*WORK INSTRUCTION*. Output exactly the lines that come between the start of the material and the line containing "## Aperçu du site", both ends included, with the pictures omitted.

*EXTRACTED DATA*.
=== Section Start ===
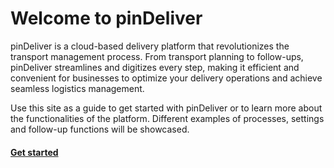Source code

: # Welcome to pinDeliver

pinDeliver is a cloud-based delivery platform that revolutionizes the transport management process. From transport planning to follow-ups, pinDeliver streamlines and digitizes every step, making it efficient and convenient for businesses to optimize your delivery operations and achieve seamless logistics management.  

Use this site as a guide to get started with pinDeliver or to learn more about the functionalities of the platform. Different examples of processes, settings and follow-up functions will be showcased.  

#### [Get started](documentation/get_started.md)
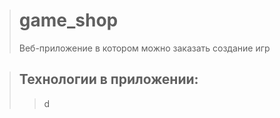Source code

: > # game_shop
> Веб-приложение в котором можно заказать создание игр

> ## Технологии в приложении:
>> d
  

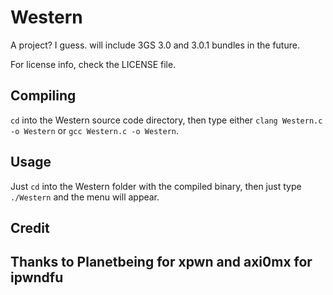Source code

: # Western
A project? I guess. will include 3GS 3.0 and 3.0.1 bundles in the future.

For license info, check the LICENSE file.

## Compiling

`cd` into the Western source code directory, then type either `clang Western.c -o Western` or `gcc Western.c -o Western`.

## Usage

Just `cd` into the Western folder with the compiled binary, then just type `./Western` and the menu will appear.

## Credit

## Thanks to Planetbeing for xpwn and axi0mx for ipwndfu
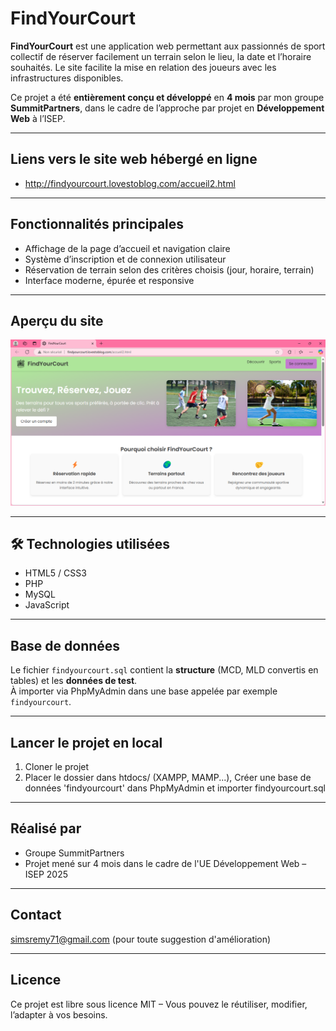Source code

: # FindYourCourt

**FindYourCourt** est une application web permettant aux passionnés de sport collectif de réserver facilement un terrain selon le lieu, la date et l’horaire souhaités. Le site facilite la mise en relation des joueurs avec les infrastructures disponibles.

Ce projet a été **entièrement conçu et développé** en **4 mois** par mon groupe **SummitPartners**, dans le cadre de l’approche par projet en **Développement Web** à l’ISEP.

---
## Liens vers le site web hébergé en ligne
- http://findyourcourt.lovestoblog.com/accueil2.html
---

## Fonctionnalités principales

- Affichage de la page d’accueil et navigation claire
- Système d’inscription et de connexion utilisateur
- Réservation de terrain selon des critères choisis (jour, horaire, terrain)
- Interface moderne, épurée et responsive

---

## Aperçu du site

![Aperçu](Illustration_fyc.png)

---

## 🛠️ Technologies utilisées

- HTML5 / CSS3
- PHP
- MySQL
- JavaScript 

---

## Base de données

Le fichier `findyourcourt.sql` contient la **structure** (MCD, MLD convertis en tables) et les **données de test**.  
À importer via PhpMyAdmin dans une base appelée par exemple `findyourcourt`.

---

##  Lancer le projet en local

1. Cloner le projet
2. Placer le dossier dans htdocs/ (XAMPP, MAMP...), Créer une base de données 'findyourcourt' dans PhpMyAdmin et importer findyourcourt.sql
 
---

## Réalisé par
- Groupe SummitPartners
- Projet mené sur 4 mois dans le cadre de l'UE Développement Web – ISEP 2025

---

## Contact
simsremy71@gmail.com (pour toute suggestion d'amélioration)

---

## Licence
Ce projet est libre sous licence MIT – Vous pouvez le réutiliser, modifier, l’adapter à vos besoins.
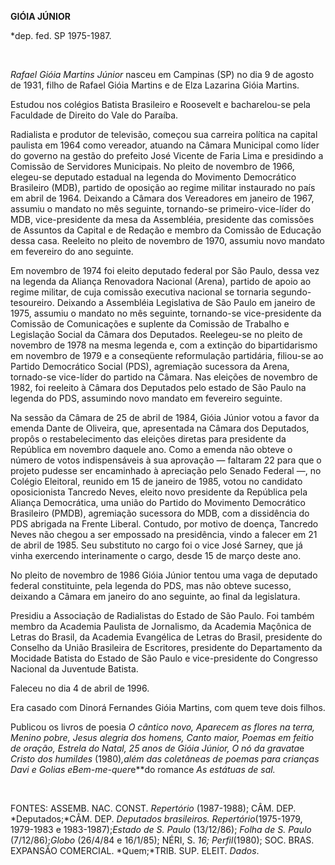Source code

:**GIÓIA JÚNIOR**

\*dep. fed. SP 1975-1987.

 

*Rafael Gióia Martins Júnior* nasceu em Campinas (SP) no dia 9 de agosto
de 1931, filho de Rafael Gióia Martins e de Elza Lazarina Gióia Martins.

Estudou nos colégios Batista Brasileiro e Roosevelt e bacharelou-se pela
Faculdade de Direito do Vale do Paraíba.

Radialista e produtor de televisão, começou sua carreira política na
capital paulista em 1964 como vereador, atuando na Câmara Municipal como
líder do governo na gestão do prefeito José Vicente de Faria Lima e
presidindo a Comissão de Servidores Municipais. No pleito de novembro de
1966, elegeu-se deputado estadual na legenda do Movimento Democrático
Brasileiro (MDB), partido de oposição ao regime militar instaurado no
país em abril de 1964. Deixando a Câmara dos Vereadores em janeiro de
1967, assumiu o mandato no mês seguinte, tornando-se primeiro-vice-líder
do MDB, vice-presidente da mesa da Assembléia, presidente das comissões
de Assuntos da Capital e de Redação e membro da Comissão de Educação
dessa casa. Reeleito no pleito de novembro de 1970, assumiu novo mandato
em fevereiro do ano seguinte.

Em novembro de 1974 foi eleito deputado federal por São Paulo, dessa vez
na legenda da Aliança Renovadora Nacional (Arena), partido de apoio ao
regime militar, de cuja comissão executiva nacional se tornaria
segundo-tesoureiro. Deixando a Assembléia Legislativa de São Paulo em
janeiro de 1975, assumiu o mandato no mês seguinte, tornando-se
vice-presidente da Comissão de Comunicações e suplente da Comissão de
Trabalho e Legislação Social da Câmara dos Deputados. Reelegeu-se no
pleito de novembro de 1978 na mesma legenda e, com a extinção do
bipartidarismo em novembro de 1979 e a conseqüente reformulação
partidária, filiou-se ao Partido Democrático Social (PDS), agremiação
sucessora da Arena, tornado-se vice-líder do partido na Câmara. Nas
eleições de novembro de 1982, foi reeleito à Câmara dos Deputados pelo
estado de São Paulo na legenda do PDS, assumindo novo mandato em
fevereiro seguinte.

Na sessão da Câmara de 25 de abril de 1984, Gióia Júnior votou a favor
da emenda Dante de Oliveira, que, apresentada na Câmara dos Deputados,
propôs o restabelecimento das eleições diretas para presidente da
República em novembro daquele ano. Como a emenda não obteve o número de
votos indispensáveis à sua aprovação — faltaram 22 para que o projeto
pudesse ser encaminhado à apreciação pelo Senado Federal —, no Colégio
Eleitoral, reunido em 15 de janeiro de 1985, votou no candidato
oposicionista Tancredo Neves, eleito novo presidente da República pela
Aliança Democrática, uma união do Partido do Movimento Democrático
Brasileiro (PMDB), agremiação sucessora do MDB, com a dissidência do PDS
abrigada na Frente Liberal. Contudo, por motivo de doença, Tancredo
Neves não chegou a ser empossado na presidência, vindo a falecer em 21
de abril de 1985. Seu substituto no cargo foi o vice José Sarney, que já
vinha exercendo interinamente o cargo, desde 15 de março deste ano.

No pleito de novembro de 1986 Gióia Júnior tentou uma vaga de deputado
federal constituinte, pela legenda do PDS, mas não obteve sucesso,
deixando a Câmara em janeiro do ano seguinte, ao final da legislatura.

Presidiu a Associação de Radialistas do Estado de São Paulo. Foi também
membro da Academia Paulista de Jornalismo, da Academia Maçônica de
Letras do Brasil, da Academia Evangélica de Letras do Brasil, presidente
do Conselho da União Brasileira de Escritores, presidente do
Departamento da Mocidade Batista do Estado de São Paulo e
vice-presidente do Congresso Nacional da Juventude Batista.

Faleceu no dia 4 de abril de 1996.

Era casado com Dinorá Fernandes Gióia Martins, com quem teve dois
filhos.

Publicou os livros de poesia *O* *cântico* *novo, Aparecem as flores na
terra, Menino* *pobre, Jesus alegria dos homens, Canto* *maior, Poemas
em feitio de oração, Estrela* *do Natal, 25 anos de Gióia Júnior, O nó
da gravata*e *Cristo dos humildes* (1980)*,*além das coletâneas de
poemas para crianças *Davi e Golias* e*Bem-me-quer*e**do romance *As
estátuas de sal.*

 

FONTES: ASSEMB. NAC. CONST. *Repertório* (1987-1988); CÂM. DEP.
*Deputados;*CÂM. DEP. *Deputados brasileiros. Repertório*(1975-1979,
1979-1983 e 1983-1987);*Estado de S. Paulo* (13/12/86); *Folha de S.
Paulo* (7/12/86);*Globo* (26/4/84 e 16/1/85); NÉRI, S. *16;
Perfil*(1980); SOC. BRAS. EXPANSÃO COMERCIAL. *Quem;*TRIB. SUP. ELEIT.
*Dados*.

 

 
=== Section End ===
*REPLY TO THE TASK*.
Source code

: # Welcome to pinDeliver

pinDeliver is a cloud-based delivery platform that revolutionizes the transport management process. From transport planning to follow-ups, pinDeliver streamlines and digitizes every step, making it efficient and convenient for businesses to optimize your delivery operations and achieve seamless logistics management.  

Use this site as a guide to get started with pinDeliver or to learn more about the functionalities of the platform. Different examples of processes, settings and follow-up functions will be showcased.  

#### [Get started](documentation/get_started.md)
Source code

: > # game_shop
> Веб-приложение в котором можно заказать создание игр

> ## Технологии в приложении:
>> d
  

Source code

: # Western
A project? I guess. will include 3GS 3.0 and 3.0.1 bundles in the future.

For license info, check the LICENSE file.

## Compiling

`cd` into the Western source code directory, then type either `clang Western.c -o Western` or `gcc Western.c -o Western`.

## Usage

Just `cd` into the Western folder with the compiled binary, then just type `./Western` and the menu will appear.

## Credit

## Thanks to Planetbeing for xpwn and axi0mx for ipwndfu
Source code

: # FindYourCourt

**FindYourCourt** est une application web permettant aux passionnés de sport collectif de réserver facilement un terrain selon le lieu, la date et l’horaire souhaités. Le site facilite la mise en relation des joueurs avec les infrastructures disponibles.

Ce projet a été **entièrement conçu et développé** en **4 mois** par mon groupe **SummitPartners**, dans le cadre de l’approche par projet en **Développement Web** à l’ISEP.

---
## Liens vers le site web hébergé en ligne
- http://findyourcourt.lovestoblog.com/accueil2.html
---

## Fonctionnalités principales

- Affichage de la page d’accueil et navigation claire
- Système d’inscription et de connexion utilisateur
- Réservation de terrain selon des critères choisis (jour, horaire, terrain)
- Interface moderne, épurée et responsive

---

## Aperçu du site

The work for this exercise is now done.